D’un point de vue neurobiologique, une seule étude fait la comparaison. Et que voit-on ? Que l’insula, une partie du cortex cérébral profondément enfouie au fond d’un pli situé sur la surface latérale de chacun des deux hémisphères, s’active davantage dans le sentiment amoureux que dans le désir sexuel. L’aire tegmentale ventrale, quant à elle, ce noyau du tronc cérébral qui joue un rôle essentiel dans les motivations, est plus citée dans les résultats d’études sur le sentiment amoureux que sur le désir sexuel. Elle donne aussi ce sentiment euphorique conféré par certains produits comme la cocaïne, en inondant le cortex de dopamine à travers le système de récompense. Malheureusement, presque aucune étude ne compare directement une émotion amoureuse avec désir sexuel, à une émotion sexuelle sans amour particulier. Ce serait passionnant.

Du côté des hormones, est-ce que ce sont les mêmes qui sont en jeu ?
L’hormone de la sexualité masculine est surtout la testostérone. Si on donne de la testostérone à un rat qui en manque – il faut qu’il soit déficitaire, sinon ça ne lui fait rien -, il va copuler mais il ne va pas s’attacher. Ce n’est donc pas un philtre d’amour. Chez la femme, c’est surtout les œstrogènes qui sont en jeu. Mais les femmes sont beaucoup moins dépendantes de leurs hormones que les hommes, et pas de la même façon. Quand les œstrogènes diminuent, à la ménopause par exemple, la femme ne voit pas son désir baisser. Le sentiment amoureux, lui, est plus associé dans la littérature scientifique, aux neuropeptides sociaux – l’ocytocine, la vasopressine.

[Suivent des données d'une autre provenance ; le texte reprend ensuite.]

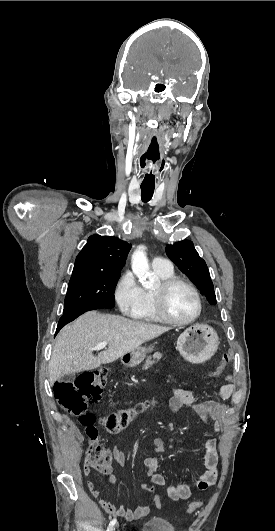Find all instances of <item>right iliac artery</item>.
<instances>
[{
    "instance_id": "1",
    "label": "right iliac artery",
    "mask_w": 275,
    "mask_h": 531,
    "mask_svg": "<svg viewBox=\"0 0 275 531\" xmlns=\"http://www.w3.org/2000/svg\"><path fill=\"white\" fill-rule=\"evenodd\" d=\"M115 524H116V519H113V520L109 523V526H108V528H107V531H113Z\"/></svg>"
}]
</instances>
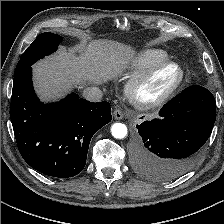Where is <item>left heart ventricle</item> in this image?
I'll return each mask as SVG.
<instances>
[{"mask_svg":"<svg viewBox=\"0 0 224 224\" xmlns=\"http://www.w3.org/2000/svg\"><path fill=\"white\" fill-rule=\"evenodd\" d=\"M177 76L174 69L168 68L155 75L143 88L142 97L152 99L160 95Z\"/></svg>","mask_w":224,"mask_h":224,"instance_id":"1","label":"left heart ventricle"}]
</instances>
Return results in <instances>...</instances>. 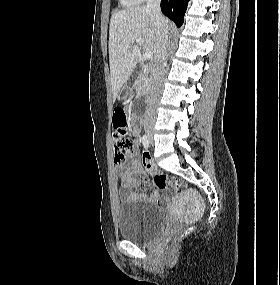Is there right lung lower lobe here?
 Returning <instances> with one entry per match:
<instances>
[{"label":"right lung lower lobe","instance_id":"right-lung-lower-lobe-1","mask_svg":"<svg viewBox=\"0 0 280 285\" xmlns=\"http://www.w3.org/2000/svg\"><path fill=\"white\" fill-rule=\"evenodd\" d=\"M189 0H161V11L180 27L184 21V14Z\"/></svg>","mask_w":280,"mask_h":285}]
</instances>
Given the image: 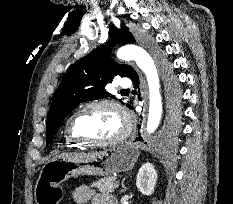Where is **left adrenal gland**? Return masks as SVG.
I'll use <instances>...</instances> for the list:
<instances>
[{
  "mask_svg": "<svg viewBox=\"0 0 233 204\" xmlns=\"http://www.w3.org/2000/svg\"><path fill=\"white\" fill-rule=\"evenodd\" d=\"M122 188H123V189L121 190V193L124 192V191H126V187H125V185H124V180L122 181Z\"/></svg>",
  "mask_w": 233,
  "mask_h": 204,
  "instance_id": "obj_1",
  "label": "left adrenal gland"
}]
</instances>
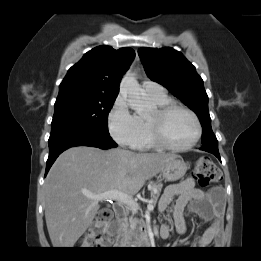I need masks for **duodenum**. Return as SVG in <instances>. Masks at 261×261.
<instances>
[{
	"mask_svg": "<svg viewBox=\"0 0 261 261\" xmlns=\"http://www.w3.org/2000/svg\"><path fill=\"white\" fill-rule=\"evenodd\" d=\"M122 215V212L120 213ZM121 224L118 221L111 222L107 225L105 230L106 240L105 243L107 245L118 246L119 241L117 239V234L120 231ZM135 242L142 245H147L149 243V237L146 231H142L136 238Z\"/></svg>",
	"mask_w": 261,
	"mask_h": 261,
	"instance_id": "1",
	"label": "duodenum"
}]
</instances>
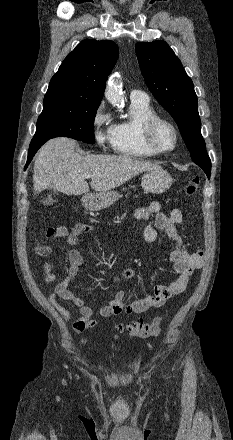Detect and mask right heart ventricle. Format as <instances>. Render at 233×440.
Listing matches in <instances>:
<instances>
[{"label":"right heart ventricle","mask_w":233,"mask_h":440,"mask_svg":"<svg viewBox=\"0 0 233 440\" xmlns=\"http://www.w3.org/2000/svg\"><path fill=\"white\" fill-rule=\"evenodd\" d=\"M156 115L149 102L131 101L130 117L112 125L114 150L126 157L149 158L157 154L143 142L141 127L145 120Z\"/></svg>","instance_id":"right-heart-ventricle-1"}]
</instances>
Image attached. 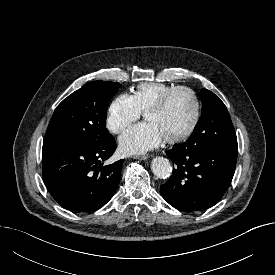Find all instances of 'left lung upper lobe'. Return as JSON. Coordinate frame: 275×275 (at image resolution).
<instances>
[{"mask_svg": "<svg viewBox=\"0 0 275 275\" xmlns=\"http://www.w3.org/2000/svg\"><path fill=\"white\" fill-rule=\"evenodd\" d=\"M199 146L236 148V133L224 103L211 91L202 96V115L191 136L182 147Z\"/></svg>", "mask_w": 275, "mask_h": 275, "instance_id": "1", "label": "left lung upper lobe"}]
</instances>
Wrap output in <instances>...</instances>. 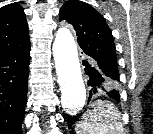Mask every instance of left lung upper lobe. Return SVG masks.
Here are the masks:
<instances>
[{
    "instance_id": "left-lung-upper-lobe-1",
    "label": "left lung upper lobe",
    "mask_w": 153,
    "mask_h": 134,
    "mask_svg": "<svg viewBox=\"0 0 153 134\" xmlns=\"http://www.w3.org/2000/svg\"><path fill=\"white\" fill-rule=\"evenodd\" d=\"M60 20L72 24L77 35V41L91 60L112 69L117 77L109 81L107 90H117L119 73L116 62V50L111 30L104 17L92 6L77 0L66 1L59 12Z\"/></svg>"
}]
</instances>
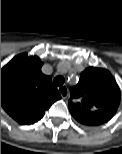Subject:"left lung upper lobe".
Listing matches in <instances>:
<instances>
[{
	"instance_id": "1",
	"label": "left lung upper lobe",
	"mask_w": 122,
	"mask_h": 154,
	"mask_svg": "<svg viewBox=\"0 0 122 154\" xmlns=\"http://www.w3.org/2000/svg\"><path fill=\"white\" fill-rule=\"evenodd\" d=\"M120 89L111 73L102 68L88 67L71 91L68 106L73 117L83 125L95 124L103 111L116 112Z\"/></svg>"
}]
</instances>
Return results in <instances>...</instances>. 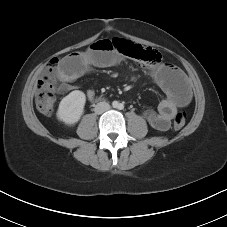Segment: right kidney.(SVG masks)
Returning <instances> with one entry per match:
<instances>
[{"label": "right kidney", "mask_w": 227, "mask_h": 227, "mask_svg": "<svg viewBox=\"0 0 227 227\" xmlns=\"http://www.w3.org/2000/svg\"><path fill=\"white\" fill-rule=\"evenodd\" d=\"M86 102L85 94L80 90L70 92L65 96L57 111L58 120L64 122L66 125H73L81 118Z\"/></svg>", "instance_id": "right-kidney-1"}]
</instances>
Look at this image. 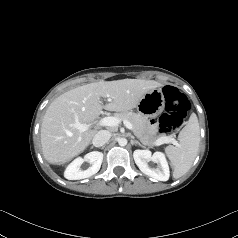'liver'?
<instances>
[{
	"mask_svg": "<svg viewBox=\"0 0 238 238\" xmlns=\"http://www.w3.org/2000/svg\"><path fill=\"white\" fill-rule=\"evenodd\" d=\"M154 80L122 79L99 81L76 87L57 97L47 108L41 125V147L44 158L51 164H64L82 153L97 133L88 129L80 132L76 122L88 124L102 109L126 112L137 107L149 91L160 87ZM107 98L103 105L100 98Z\"/></svg>",
	"mask_w": 238,
	"mask_h": 238,
	"instance_id": "1",
	"label": "liver"
}]
</instances>
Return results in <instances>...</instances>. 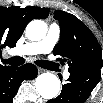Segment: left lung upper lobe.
Returning <instances> with one entry per match:
<instances>
[{"mask_svg":"<svg viewBox=\"0 0 103 103\" xmlns=\"http://www.w3.org/2000/svg\"><path fill=\"white\" fill-rule=\"evenodd\" d=\"M55 20L60 25V41L54 48L58 60L67 63L69 72L81 68H102L100 45L91 30L77 17L56 10Z\"/></svg>","mask_w":103,"mask_h":103,"instance_id":"obj_1","label":"left lung upper lobe"}]
</instances>
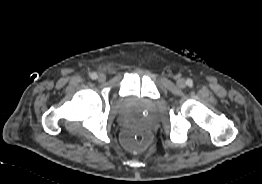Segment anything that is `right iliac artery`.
<instances>
[{
	"mask_svg": "<svg viewBox=\"0 0 262 184\" xmlns=\"http://www.w3.org/2000/svg\"><path fill=\"white\" fill-rule=\"evenodd\" d=\"M90 77L92 79H96L97 78V74L95 72H93V73L90 74Z\"/></svg>",
	"mask_w": 262,
	"mask_h": 184,
	"instance_id": "right-iliac-artery-1",
	"label": "right iliac artery"
}]
</instances>
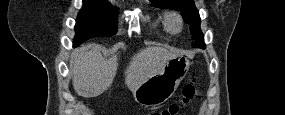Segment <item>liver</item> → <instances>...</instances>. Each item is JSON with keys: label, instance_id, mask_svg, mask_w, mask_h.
<instances>
[{"label": "liver", "instance_id": "liver-1", "mask_svg": "<svg viewBox=\"0 0 285 115\" xmlns=\"http://www.w3.org/2000/svg\"><path fill=\"white\" fill-rule=\"evenodd\" d=\"M177 56L162 47H147L135 54L125 70V84L133 92L150 77L160 73ZM118 67L117 56L104 59L96 44L83 45L73 53L70 72L73 87L80 96H98L113 83Z\"/></svg>", "mask_w": 285, "mask_h": 115}]
</instances>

Sentiment amoureux et désir n’ont rien à voir alors ?
Dans l’amour, il y a généralement l’union du désir et du sentiment amoureux. On peut dire que ce sont des systèmes distincts mais complètement coordonnés. Car dans une société à prédominance monogame, l’amour est lié à la procréation. Il permet de rester avec une seule personne plusieurs années et aux enfants de bénéficier d’un père. On peut penser que l’évolution a sélectionné au moins certains individus qui éprouvent un sentiment d’amour. C’est un trait qui pourrait donner un avantage évolutif. Mais attention, ce n’est qu’une hypothèse, elle est à mettre au conditionnel.

Vous avez observé le fonctionnement du désir dans le cerveau, comment naît le désir ?
Quatre composantes entrent en jeu, en interaction les unes avec les autres. D’abord, la composante cognitive: elle détermine le jugement physique de la personne que l’on voit. Schématiquement, l’information visuelle arrive dans les lobes occipitaux, elle est transmise au gyrus fusiforme qui l’envoie au cortex orbitofrontal, lequel émet un « jugement » positif ou négatif. Certaines caractéristiques entrent en jeu, retrouvées dans les diverses cultures étudiés – les hommes à larges épaules, les femmes aux hanches généreuses suscitent plus le désir, – mais il existe aussi des facteurs culturels et personnels, des préférences qui se sont forgées par le passé, en fonction des expériences de l’enfance et de l’adolescence.
Et, si l’information est : « Cette personne m’attire sexuellement », les régions cérébrales associées à la composante cognitive transmettent cette appréciation aux régions associées aux trois autres composantes – motivationnelle, émotionnelle et corporelle. La motivation pousse l’individu à agir pour se rapprocher de la personne. Mais le cerveau possède aussi des systèmes inhibiteurs.
Et dans l’amour ?
Dans l’amour, il y a beaucoup plus que l’évaluation de la personne comme sexuellement désirable, il y a une estimation de sa valeur en tant que personne. Évaluation, certes, de sa « valeur sexuelle » – belle, désirable, charmant/beau -, mais aussi de sa valeur dans tous les autres domaines : son caractère, son humour, sa façon de voir le monde, ce qui se présente à nous comme son « âme » (quel que soit le sens exact du mot), sa « musique » propre. L’attention, autre aspect de la composante cognitive du désir sexuel, est décuplée dans l’amour, que la personne soit présente ou non : tout nous y ramène, on croit la voir partout, etc. Et la motivation d’une union se fait sur d’autres plans : sur le plan sexuel mais aussi intellectuel, physique ou encore émotionnel.